- **REQUIREMENT**
If a line of the data below holds the word "scroll", list it.

- **GIVEN DATA**
• • • •

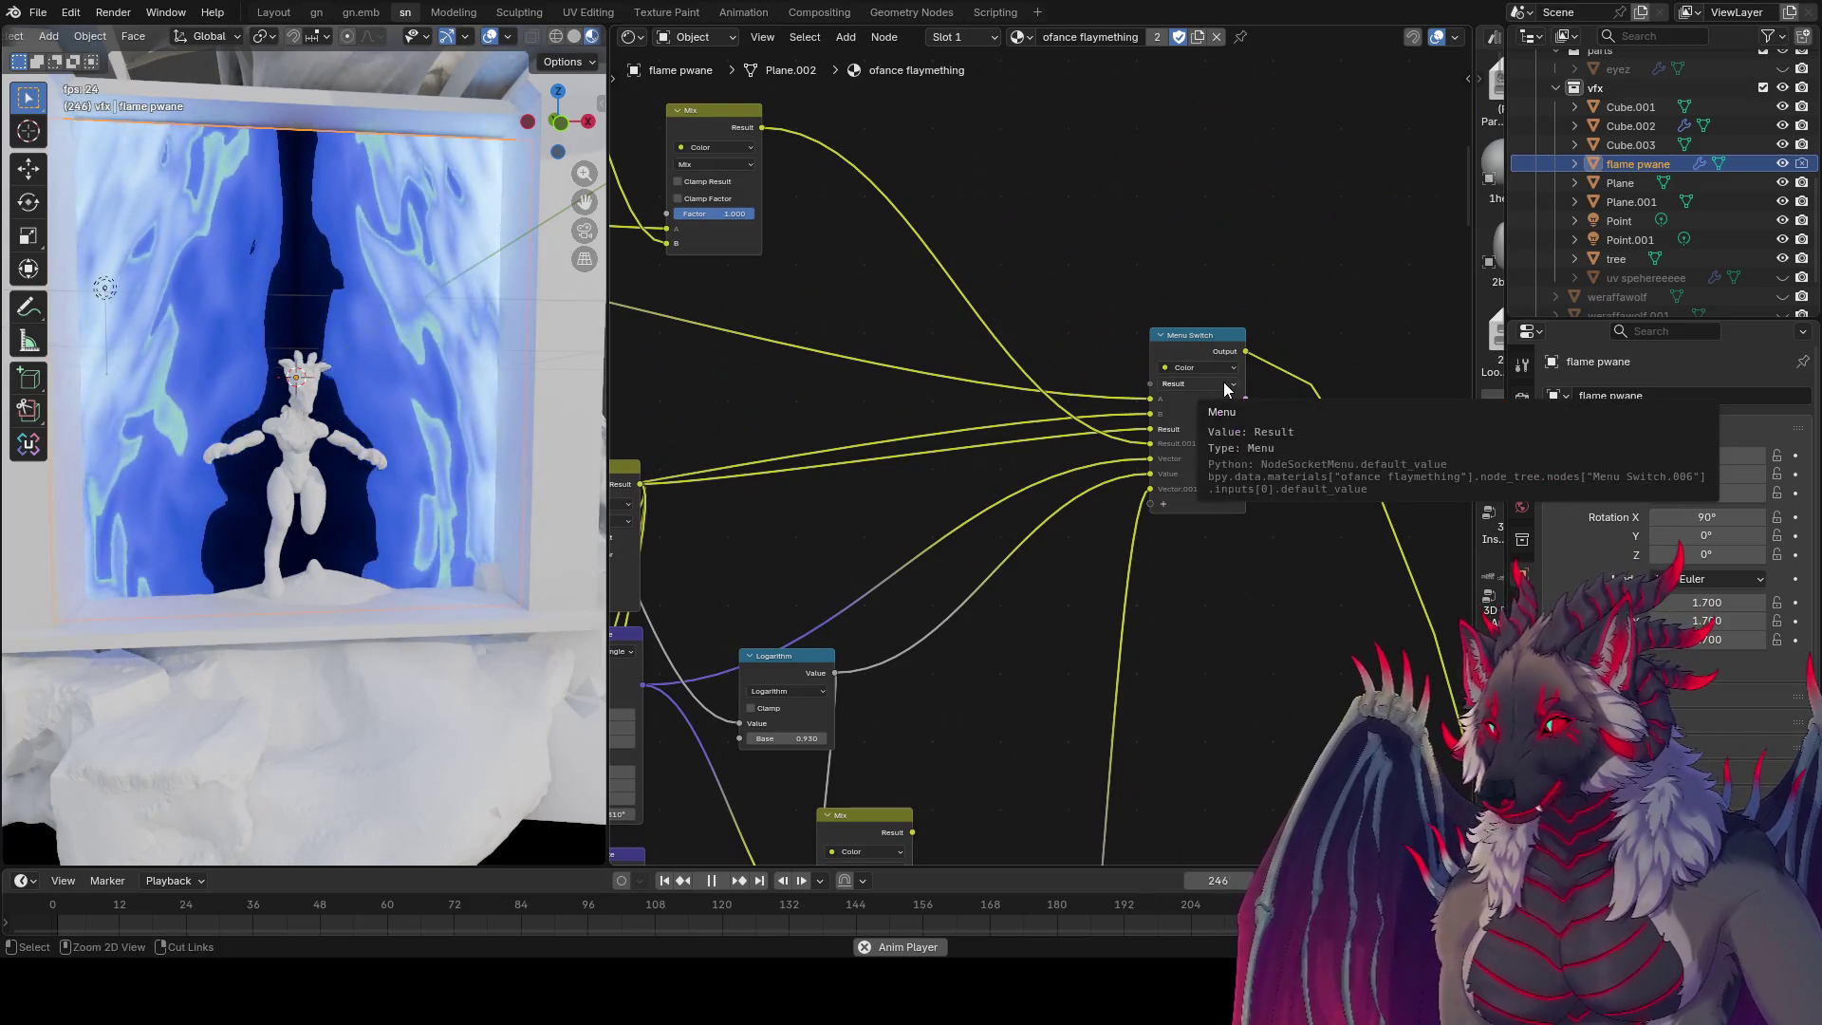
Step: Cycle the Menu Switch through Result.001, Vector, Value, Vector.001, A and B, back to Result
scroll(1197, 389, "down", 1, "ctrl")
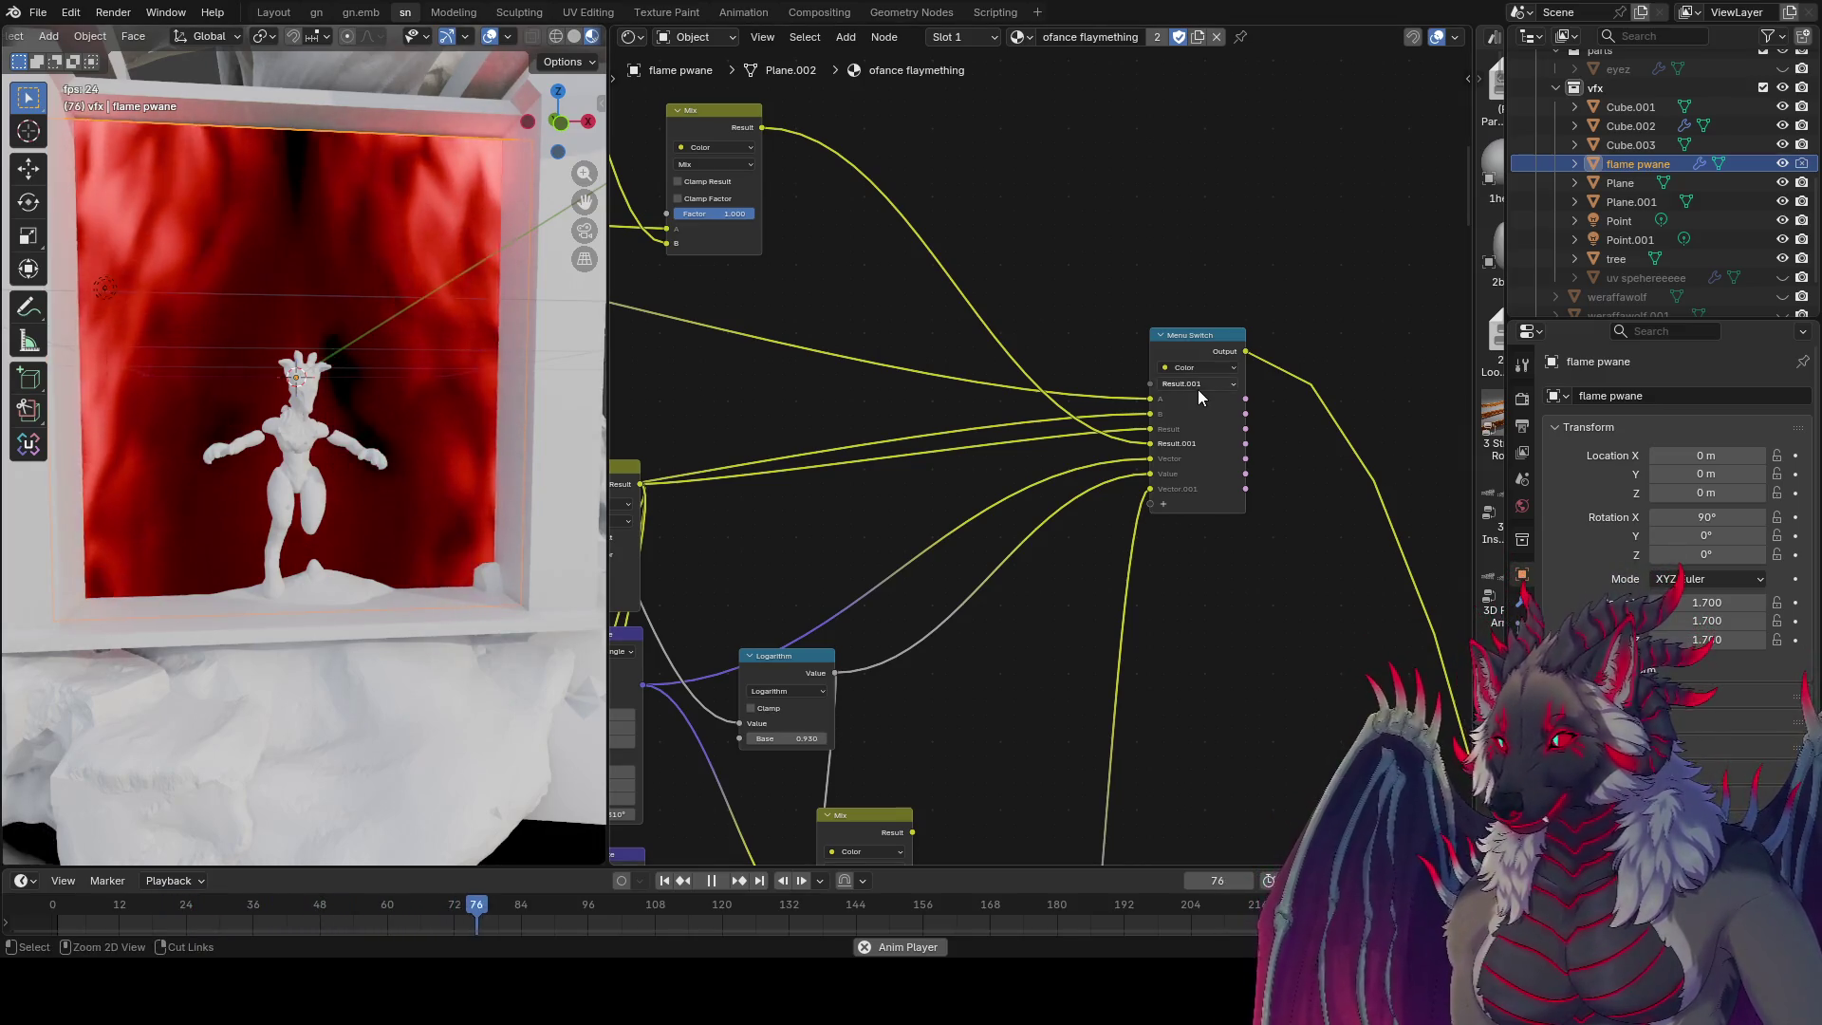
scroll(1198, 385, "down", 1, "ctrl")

• • • •

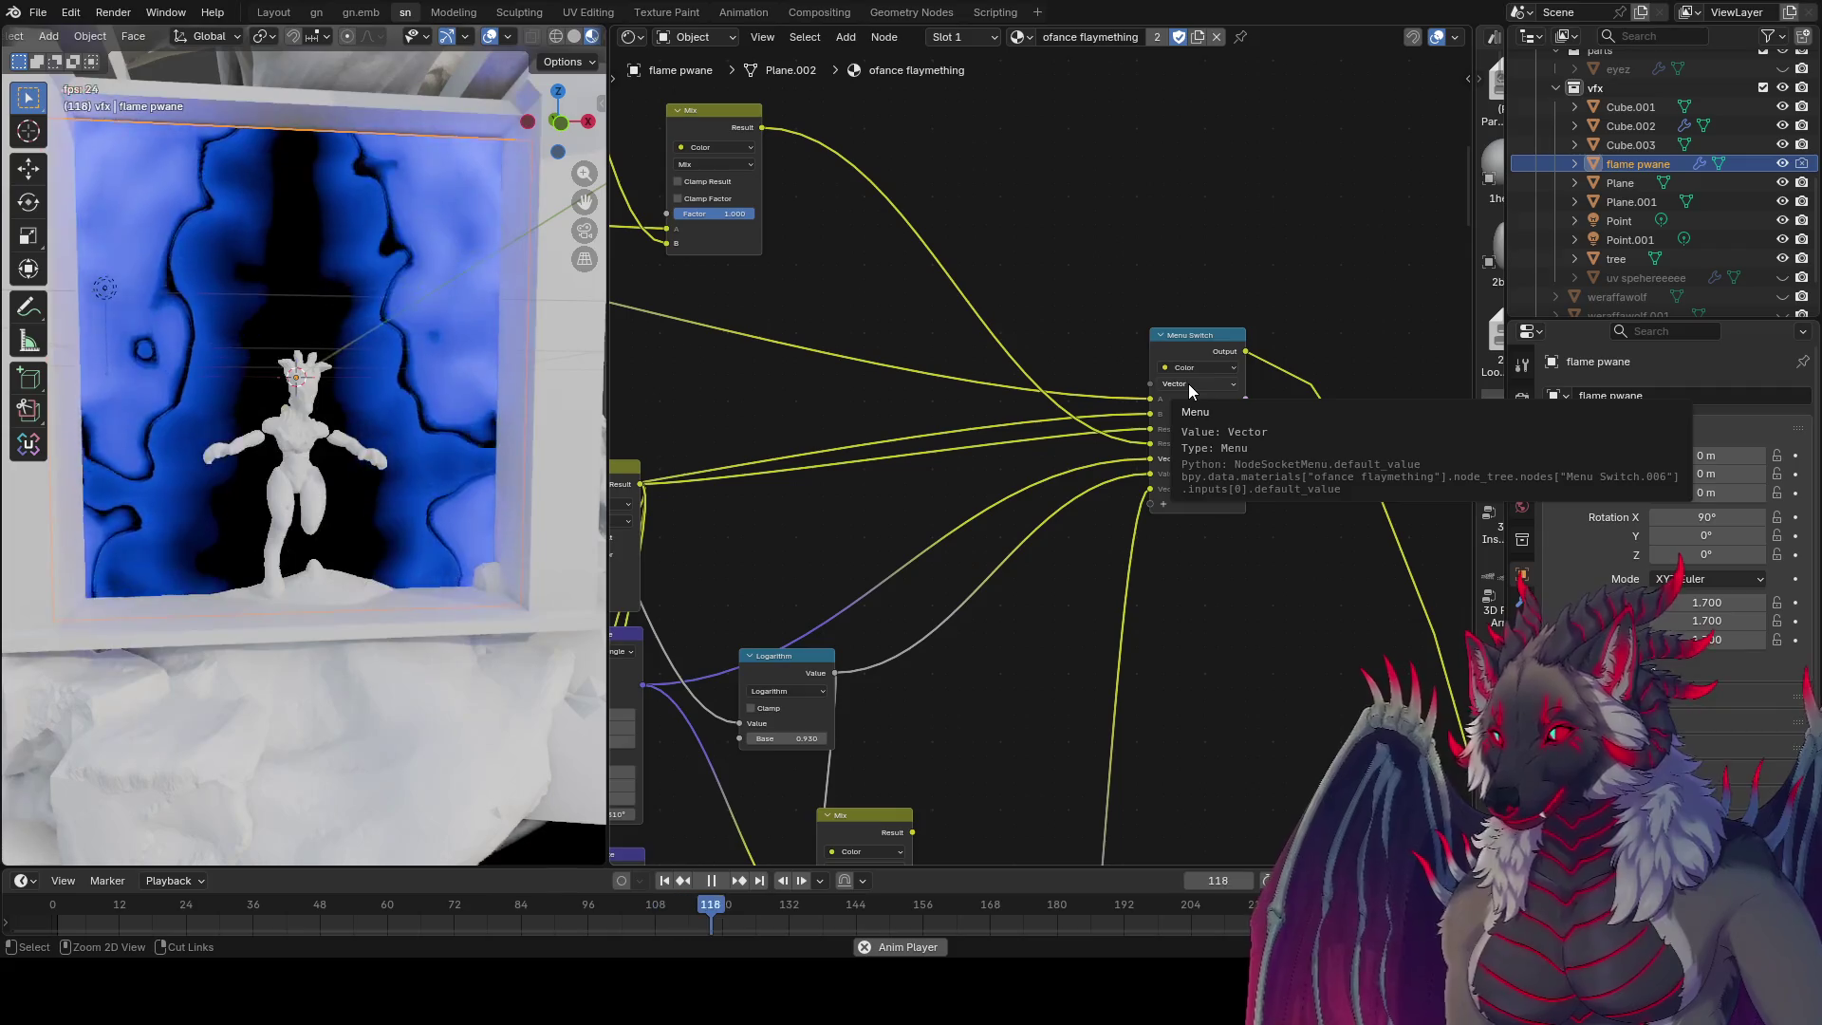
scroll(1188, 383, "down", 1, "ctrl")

• • • •

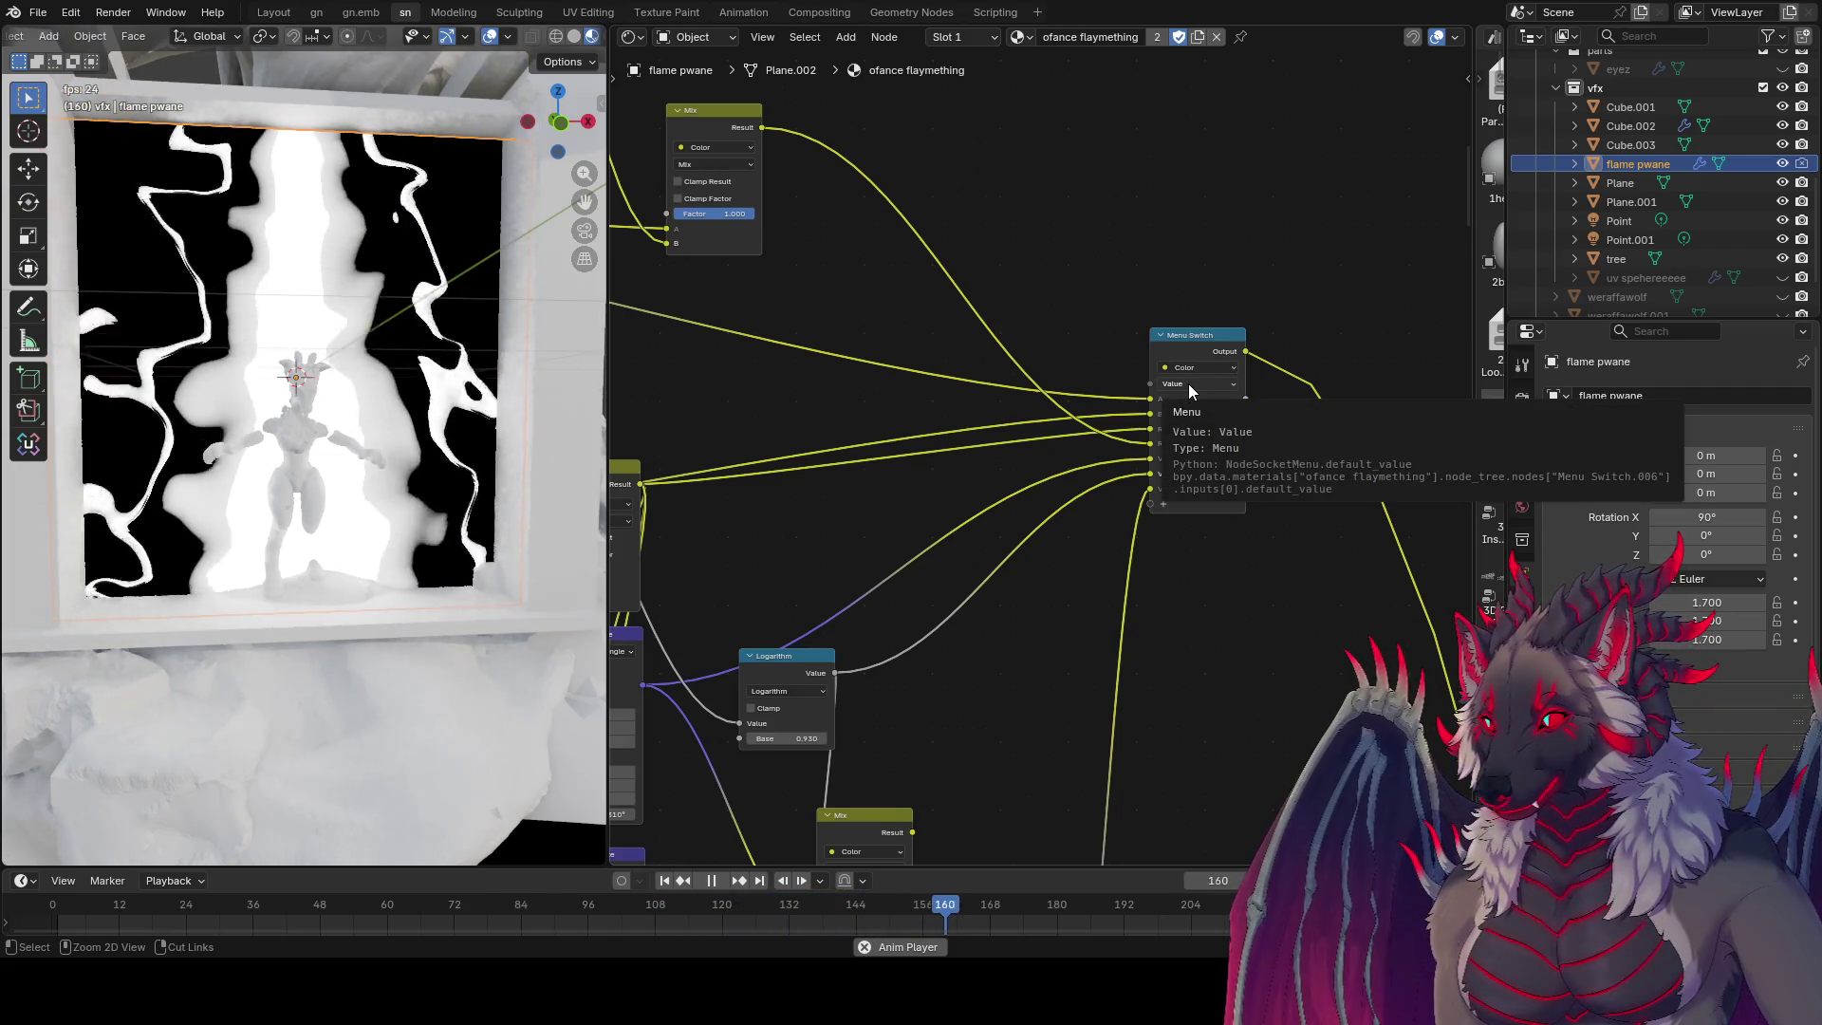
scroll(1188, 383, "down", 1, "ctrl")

• • • •

- **EXERCISE RESPONSE**
scroll(1197, 389, "down", 1, "ctrl")
scroll(1198, 385, "down", 1, "ctrl")
scroll(1188, 383, "down", 1, "ctrl")
scroll(1188, 383, "down", 1, "ctrl")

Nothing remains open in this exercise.